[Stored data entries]
□ □ □ □ □ □ □

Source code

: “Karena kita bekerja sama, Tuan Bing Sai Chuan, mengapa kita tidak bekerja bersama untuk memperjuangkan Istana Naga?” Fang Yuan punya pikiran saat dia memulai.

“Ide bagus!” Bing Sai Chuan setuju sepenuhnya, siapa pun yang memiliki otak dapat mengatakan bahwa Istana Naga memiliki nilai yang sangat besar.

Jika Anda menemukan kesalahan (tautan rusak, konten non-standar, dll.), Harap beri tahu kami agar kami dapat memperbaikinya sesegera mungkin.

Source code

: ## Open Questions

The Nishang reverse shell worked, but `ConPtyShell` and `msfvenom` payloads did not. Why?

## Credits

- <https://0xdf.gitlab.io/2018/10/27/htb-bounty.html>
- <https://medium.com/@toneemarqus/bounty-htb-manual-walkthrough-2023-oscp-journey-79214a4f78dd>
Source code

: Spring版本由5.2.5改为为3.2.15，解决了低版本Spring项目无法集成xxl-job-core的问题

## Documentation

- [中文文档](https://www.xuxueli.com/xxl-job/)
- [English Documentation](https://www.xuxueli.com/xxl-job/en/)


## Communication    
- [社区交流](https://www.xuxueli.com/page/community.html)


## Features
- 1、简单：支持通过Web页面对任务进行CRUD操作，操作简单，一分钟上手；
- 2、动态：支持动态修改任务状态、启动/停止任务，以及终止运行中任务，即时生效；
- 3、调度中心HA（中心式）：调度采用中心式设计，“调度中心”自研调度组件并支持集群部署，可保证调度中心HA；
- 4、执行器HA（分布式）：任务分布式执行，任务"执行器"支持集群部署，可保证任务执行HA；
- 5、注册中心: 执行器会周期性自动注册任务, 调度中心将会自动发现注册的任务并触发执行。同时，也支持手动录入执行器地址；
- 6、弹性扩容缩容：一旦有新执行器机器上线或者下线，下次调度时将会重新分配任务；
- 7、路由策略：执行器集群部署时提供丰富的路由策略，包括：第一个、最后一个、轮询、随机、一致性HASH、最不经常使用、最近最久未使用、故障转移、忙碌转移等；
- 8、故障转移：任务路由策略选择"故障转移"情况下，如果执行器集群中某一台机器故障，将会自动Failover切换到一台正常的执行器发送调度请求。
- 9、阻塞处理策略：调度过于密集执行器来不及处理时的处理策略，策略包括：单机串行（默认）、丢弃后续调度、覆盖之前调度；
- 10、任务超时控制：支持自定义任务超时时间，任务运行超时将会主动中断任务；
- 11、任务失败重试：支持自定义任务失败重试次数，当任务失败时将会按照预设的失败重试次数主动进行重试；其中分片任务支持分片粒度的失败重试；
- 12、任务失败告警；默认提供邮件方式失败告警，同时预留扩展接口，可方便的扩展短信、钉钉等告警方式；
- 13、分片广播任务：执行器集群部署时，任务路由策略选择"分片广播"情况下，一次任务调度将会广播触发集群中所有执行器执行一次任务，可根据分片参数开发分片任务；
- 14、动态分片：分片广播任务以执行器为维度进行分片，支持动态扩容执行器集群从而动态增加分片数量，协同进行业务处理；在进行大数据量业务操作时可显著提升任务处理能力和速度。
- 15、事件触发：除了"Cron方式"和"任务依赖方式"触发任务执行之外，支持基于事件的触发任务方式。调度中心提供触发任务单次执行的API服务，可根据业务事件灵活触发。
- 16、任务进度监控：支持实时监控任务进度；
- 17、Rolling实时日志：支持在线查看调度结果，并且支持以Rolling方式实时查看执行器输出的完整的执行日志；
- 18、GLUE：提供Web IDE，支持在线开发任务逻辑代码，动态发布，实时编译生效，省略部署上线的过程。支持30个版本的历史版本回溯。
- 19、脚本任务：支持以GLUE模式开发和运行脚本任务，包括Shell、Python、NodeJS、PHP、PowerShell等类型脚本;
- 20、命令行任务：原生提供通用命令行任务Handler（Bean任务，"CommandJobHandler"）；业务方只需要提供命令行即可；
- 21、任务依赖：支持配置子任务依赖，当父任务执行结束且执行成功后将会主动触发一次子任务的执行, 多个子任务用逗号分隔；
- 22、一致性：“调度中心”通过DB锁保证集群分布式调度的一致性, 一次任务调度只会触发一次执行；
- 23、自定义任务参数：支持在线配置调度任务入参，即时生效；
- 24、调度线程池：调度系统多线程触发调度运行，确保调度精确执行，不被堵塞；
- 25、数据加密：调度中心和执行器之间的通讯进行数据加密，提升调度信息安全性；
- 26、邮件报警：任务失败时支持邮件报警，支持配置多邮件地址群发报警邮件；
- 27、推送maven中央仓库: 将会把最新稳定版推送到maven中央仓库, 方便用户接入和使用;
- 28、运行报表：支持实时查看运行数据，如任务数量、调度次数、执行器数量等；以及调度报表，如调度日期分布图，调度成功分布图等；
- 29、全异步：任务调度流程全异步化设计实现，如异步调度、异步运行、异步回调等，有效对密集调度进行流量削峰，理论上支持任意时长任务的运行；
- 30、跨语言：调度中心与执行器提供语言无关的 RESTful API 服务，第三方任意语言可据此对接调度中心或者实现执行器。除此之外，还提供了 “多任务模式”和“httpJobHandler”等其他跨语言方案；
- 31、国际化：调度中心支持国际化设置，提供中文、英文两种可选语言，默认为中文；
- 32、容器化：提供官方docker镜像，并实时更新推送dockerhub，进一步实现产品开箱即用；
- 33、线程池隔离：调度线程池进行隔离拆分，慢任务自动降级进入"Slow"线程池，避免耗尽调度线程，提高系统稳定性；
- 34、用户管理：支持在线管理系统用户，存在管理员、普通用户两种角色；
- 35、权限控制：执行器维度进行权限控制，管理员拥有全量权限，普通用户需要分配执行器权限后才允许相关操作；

□ □ □ □ □ □ □

Write out every line of the data above as a numbered list, skipping any blank lines.

## Answer space:
1. Source code
2. : “Karena kita bekerja sama, Tuan Bing Sai Chuan, mengapa kita tidak bekerja bersama untuk memperjuangkan Istana Naga?” Fang Yuan punya pikiran saat dia memulai.
3. “Ide bagus!” Bing Sai Chuan setuju sepenuhnya, siapa pun yang memiliki otak dapat mengatakan bahwa Istana Naga memiliki nilai yang sangat besar.
4. Jika Anda menemukan kesalahan (tautan rusak, konten non-standar, dll.), Harap beri tahu kami agar kami dapat memperbaikinya sesegera mungkin.
5. Source code
6. : ## Open Questions
7. The Nishang reverse shell worked, but `ConPtyShell` and `msfvenom` payloads did not. Why?
8. ## Credits
9. - <https://0xdf.gitlab.io/2018/10/27/htb-bounty.html>
10. - <https://medium.com/@toneemarqus/bounty-htb-manual-walkthrough-2023-oscp-journey-79214a4f78dd>
11. Source code
12. : Spring版本由5.2.5改为为3.2.15，解决了低版本Spring项目无法集成xxl-job-core的问题
13. ## Documentation
14. - [中文文档](https://www.xuxueli.com/xxl-job/)
15. - [English Documentation](https://www.xuxueli.com/xxl-job/en/)
16. ## Communication    
17. - [社区交流](https://www.xuxueli.com/page/community.html)
18. ## Features
19. - 1、简单：支持通过Web页面对任务进行CRUD操作，操作简单，一分钟上手；
20. - 2、动态：支持动态修改任务状态、启动/停止任务，以及终止运行中任务，即时生效；
21. - 3、调度中心HA（中心式）：调度采用中心式设计，“调度中心”自研调度组件并支持集群部署，可保证调度中心HA；
22. - 4、执行器HA（分布式）：任务分布式执行，任务"执行器"支持集群部署，可保证任务执行HA；
23. - 5、注册中心: 执行器会周期性自动注册任务, 调度中心将会自动发现注册的任务并触发执行。同时，也支持手动录入执行器地址；
24. - 6、弹性扩容缩容：一旦有新执行器机器上线或者下线，下次调度时将会重新分配任务；
25. - 7、路由策略：执行器集群部署时提供丰富的路由策略，包括：第一个、最后一个、轮询、随机、一致性HASH、最不经常使用、最近最久未使用、故障转移、忙碌转移等；
26. - 8、故障转移：任务路由策略选择"故障转移"情况下，如果执行器集群中某一台机器故障，将会自动Failover切换到一台正常的执行器发送调度请求。
27. - 9、阻塞处理策略：调度过于密集执行器来不及处理时的处理策略，策略包括：单机串行（默认）、丢弃后续调度、覆盖之前调度；
28. - 10、任务超时控制：支持自定义任务超时时间，任务运行超时将会主动中断任务；
29. - 11、任务失败重试：支持自定义任务失败重试次数，当任务失败时将会按照预设的失败重试次数主动进行重试；其中分片任务支持分片粒度的失败重试；
30. - 12、任务失败告警；默认提供邮件方式失败告警，同时预留扩展接口，可方便的扩展短信、钉钉等告警方式；
31. - 13、分片广播任务：执行器集群部署时，任务路由策略选择"分片广播"情况下，一次任务调度将会广播触发集群中所有执行器执行一次任务，可根据分片参数开发分片任务；
32. - 14、动态分片：分片广播任务以执行器为维度进行分片，支持动态扩容执行器集群从而动态增加分片数量，协同进行业务处理；在进行大数据量业务操作时可显著提升任务处理能力和速度。
33. - 15、事件触发：除了"Cron方式"和"任务依赖方式"触发任务执行之外，支持基于事件的触发任务方式。调度中心提供触发任务单次执行的API服务，可根据业务事件灵活触发。
34. - 16、任务进度监控：支持实时监控任务进度；
35. - 17、Rolling实时日志：支持在线查看调度结果，并且支持以Rolling方式实时查看执行器输出的完整的执行日志；
36. - 18、GLUE：提供Web IDE，支持在线开发任务逻辑代码，动态发布，实时编译生效，省略部署上线的过程。支持30个版本的历史版本回溯。
37. - 19、脚本任务：支持以GLUE模式开发和运行脚本任务，包括Shell、Python、NodeJS、PHP、PowerShell等类型脚本;
38. - 20、命令行任务：原生提供通用命令行任务Handler（Bean任务，"CommandJobHandler"）；业务方只需要提供命令行即可；
39. - 21、任务依赖：支持配置子任务依赖，当父任务执行结束且执行成功后将会主动触发一次子任务的执行, 多个子任务用逗号分隔；
40. - 22、一致性：“调度中心”通过DB锁保证集群分布式调度的一致性, 一次任务调度只会触发一次执行；
41. - 23、自定义任务参数：支持在线配置调度任务入参，即时生效；
42. - 24、调度线程池：调度系统多线程触发调度运行，确保调度精确执行，不被堵塞；
43. - 25、数据加密：调度中心和执行器之间的通讯进行数据加密，提升调度信息安全性；
44. - 26、邮件报警：任务失败时支持邮件报警，支持配置多邮件地址群发报警邮件；
45. - 27、推送maven中央仓库: 将会把最新稳定版推送到maven中央仓库, 方便用户接入和使用;
46. - 28、运行报表：支持实时查看运行数据，如任务数量、调度次数、执行器数量等；以及调度报表，如调度日期分布图，调度成功分布图等；
47. - 29、全异步：任务调度流程全异步化设计实现，如异步调度、异步运行、异步回调等，有效对密集调度进行流量削峰，理论上支持任意时长任务的运行；
48. - 30、跨语言：调度中心与执行器提供语言无关的 RESTful API 服务，第三方任意语言可据此对接调度中心或者实现执行器。除此之外，还提供了 “多任务模式”和“httpJobHandler”等其他跨语言方案；
49. - 31、国际化：调度中心支持国际化设置，提供中文、英文两种可选语言，默认为中文；
50. - 32、容器化：提供官方docker镜像，并实时更新推送dockerhub，进一步实现产品开箱即用；
51. - 33、线程池隔离：调度线程池进行隔离拆分，慢任务自动降级进入"Slow"线程池，避免耗尽调度线程，提高系统稳定性；
52. - 34、用户管理：支持在线管理系统用户，存在管理员、普通用户两种角色；
53. - 35、权限控制：执行器维度进行权限控制，管理员拥有全量权限，普通用户需要分配执行器权限后才允许相关操作；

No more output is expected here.